Extinction ? Ou "effondrement(s)" ?
Le terme "extinction" est-il un concept utilisé dans la littérature scientifique ? Non, pour Romain Weikmans, chercheur à l'Institut finlandais des affaires internationales, enseignement à l'ULB et spécialiste des politiques climatiques : "Dans la littérature scientifique, il n'est pas tellement question d'extinction de l'espèce humaine, en tout cas pas à court terme, pas pour les générations à venir. Ce dont il est question, dans une partie de la littérature scientifique, c'est d'effondrement. Au pluriel. Un certain nombre de travaux vont plutôt s'attarder sur des effondrements de la production industrielle, d'autres, sur des effondrements de la population humaine, par exemple."
Le rapport le plus ancien et le plus dramatique sur ces effondrements s’intitule "The limits to Growth" ou rapport "Meadows", du nom de ses principaux auteurs, remonte à 1972 : des chercheurs du MIT (Massachusetts Institute of Technology) avertissaient que dans un scénario de croissance économique constante (scénario BAU2, pour business as usual), si nous ne prenions pas en compte les coûts environnementaux et sociaux, nous assisterions passivement à l’effondrement de notre civilisation industrielle dans le courant de ce siècle. En 2040, ce serait l’apogée de la croissance, qui ensuite ralentirait, et provoquerait la diminution nette de la population, des ressources alimentaires et naturelles. Ce ne serait pas la fin de l’humanité, mais un tournant.
Un autre scénario tenait compte du fait que les progrès technologiques aideraient à limiter la pollution et à préserver l’alimentation (scénario CT, pour "technologie globale"). Ce modèle, moins dramatique, ne conduisait pas à un réel effondrement de notre civilisation, mais à un arrêt de la croissance mondiale d’ici une dizaine d’années.
Les réflexions sur la croissance économique, apparues dans ce rapport, ont fait naître le concept de développement durable. L’ouvrage a fait l’objet de deux mises à jour, l’une en 1992 (Beyond the Limits) et l’autre en 2004 (Limits to Growth. The 30-Year Update). Cette étude avait fait polémique, et a été critiquée, voire tournée en ridicule par des experts qui ont tordu ses conclusions et méthodes. Le principal reproche était qu'il basait le risque sur une échelle globale, là où les risques sont inégalement répartis.
Et où on en est ?
Une chercheuse néerlandaise en développement durable, Gaya Herrington, également directrice dans le grand cabinet d’audit KPMG, aux Etats-Unis, a voulu voir où l’on se situait aujourd’hui, par rapport aux scénarios du rapport Meadows. Elle a effectué cette recherche à titre indépendant, dans le prolongement de sa thèse de maîtrise à l’Université d’Harvard. En novembre 2020, elle a analysé les données actuelles, les a comparées aux scénarios, et conclu que ça collait avec le rapport si controversé.

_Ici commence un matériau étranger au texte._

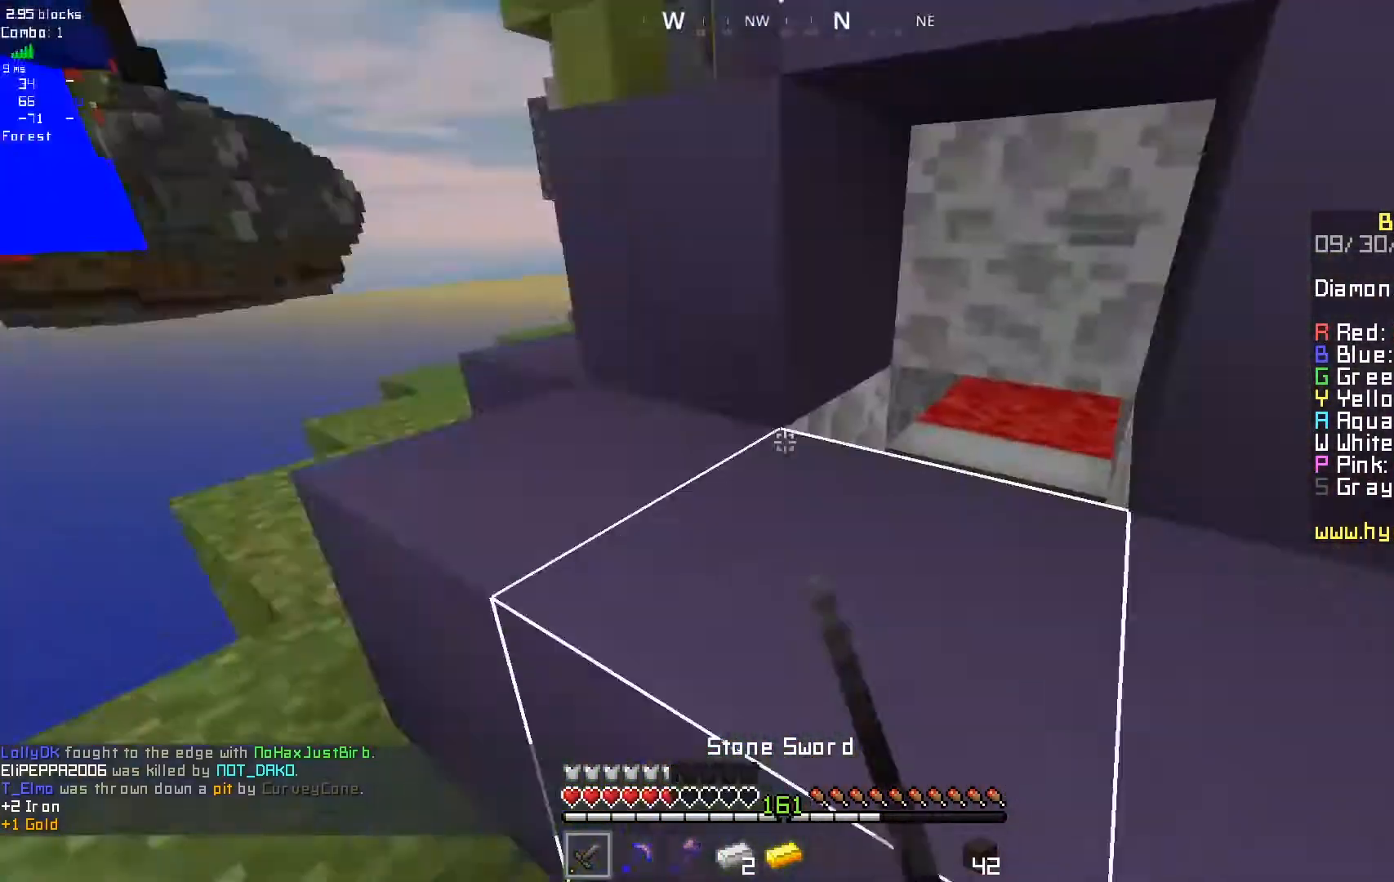
{"keys": [], "mouse": ["left"], "events": [[383, "mouse_left", "down"]]}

Ces données s’accordent d’après elle avec deux des modèles envisagés en 1972 par les chercheurs du MIT (le scénario à croissance inchangée, BAU2 et celui incluant la technologie comme facteur atténuateur, baptisé CT).
L’espoir d’une stabilisation
Un 3e scénario, plus optimiste, était envisagé par les chercheurs du MIT : celui d’un monde stabilisé (Stabilized World, SW). Dans ce scénario, les priorités changent et nous limitons volontairement notre croissance économique vers 2020, pour créer une société durable.